Recording vocals professionally is the key to sounding better, building your fan base and crushing your competition.
Here are 7 hacks to record vocals professionally.
7 HACKS TO RECORD VOCALS PROFESSIONALLY
1. USE THE RIGHT MIC
Don't match a bright microphone to a singer with a high register, or a dark mic to someone with a huge low resonance in his voice. Use your ears and find a mic that compliments the singer's voice.
2. MIND THE GAP
To get a consistent take, the singer needs to stay at roughly the same distance from the mic during the entire recording process.
If they move around instead, you’re gonna get varying degrees of proximity effect and different frequency responses.
3. AVOID PLOSIVES AND SILIBIANCE
Popping Ps or Bs and abrasive Ss and Fs can ruin your tracks. Yes, you can fix them in the mix, but you don't want to spend time fixing a totally preventable problem! Just use a good pop-shield and make the artist sing at the appropriate distance from the mic.
4. PREVENT MIC BLEED
If you want to save hours of vocal editing and mixing, avoid mic bleed. Just make sure the mic isn't picking up too much of the backing track that's coming out of the headphones the singer is recording with.

__Your instructions__
Copy the text on recording vocals word for word, starting at "2. MIND THE" and ending at "different frequency responses.". The listing is not needed for this work.

__Given records__

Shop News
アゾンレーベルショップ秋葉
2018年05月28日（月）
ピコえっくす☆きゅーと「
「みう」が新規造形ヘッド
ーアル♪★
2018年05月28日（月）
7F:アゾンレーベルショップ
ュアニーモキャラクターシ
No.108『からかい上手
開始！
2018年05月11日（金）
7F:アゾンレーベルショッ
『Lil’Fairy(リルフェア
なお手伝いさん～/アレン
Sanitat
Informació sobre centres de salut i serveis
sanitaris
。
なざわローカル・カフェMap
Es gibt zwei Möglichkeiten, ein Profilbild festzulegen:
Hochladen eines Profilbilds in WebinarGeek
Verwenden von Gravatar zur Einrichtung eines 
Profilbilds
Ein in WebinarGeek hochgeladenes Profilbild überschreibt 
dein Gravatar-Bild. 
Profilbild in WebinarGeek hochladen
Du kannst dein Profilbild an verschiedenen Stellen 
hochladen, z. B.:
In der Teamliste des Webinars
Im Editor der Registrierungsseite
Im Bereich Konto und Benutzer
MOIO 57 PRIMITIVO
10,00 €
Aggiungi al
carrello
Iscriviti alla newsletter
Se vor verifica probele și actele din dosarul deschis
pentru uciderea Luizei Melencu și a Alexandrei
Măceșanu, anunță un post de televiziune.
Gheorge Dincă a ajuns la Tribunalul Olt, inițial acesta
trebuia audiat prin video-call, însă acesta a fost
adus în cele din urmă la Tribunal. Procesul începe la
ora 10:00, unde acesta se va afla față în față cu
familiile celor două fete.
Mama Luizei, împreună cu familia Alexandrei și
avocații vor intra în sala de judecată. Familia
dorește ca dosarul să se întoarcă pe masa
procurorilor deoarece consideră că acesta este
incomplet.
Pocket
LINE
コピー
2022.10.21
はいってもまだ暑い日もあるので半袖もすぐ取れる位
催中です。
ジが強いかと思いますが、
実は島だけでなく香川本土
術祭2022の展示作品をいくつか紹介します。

__Reply__
2. MIND THE GAP
To get a consistent take, the singer needs to stay at roughly the same distance from the mic during the entire recording process.
If they move around instead, you’re gonna get varying degrees of proximity effect and different frequency responses.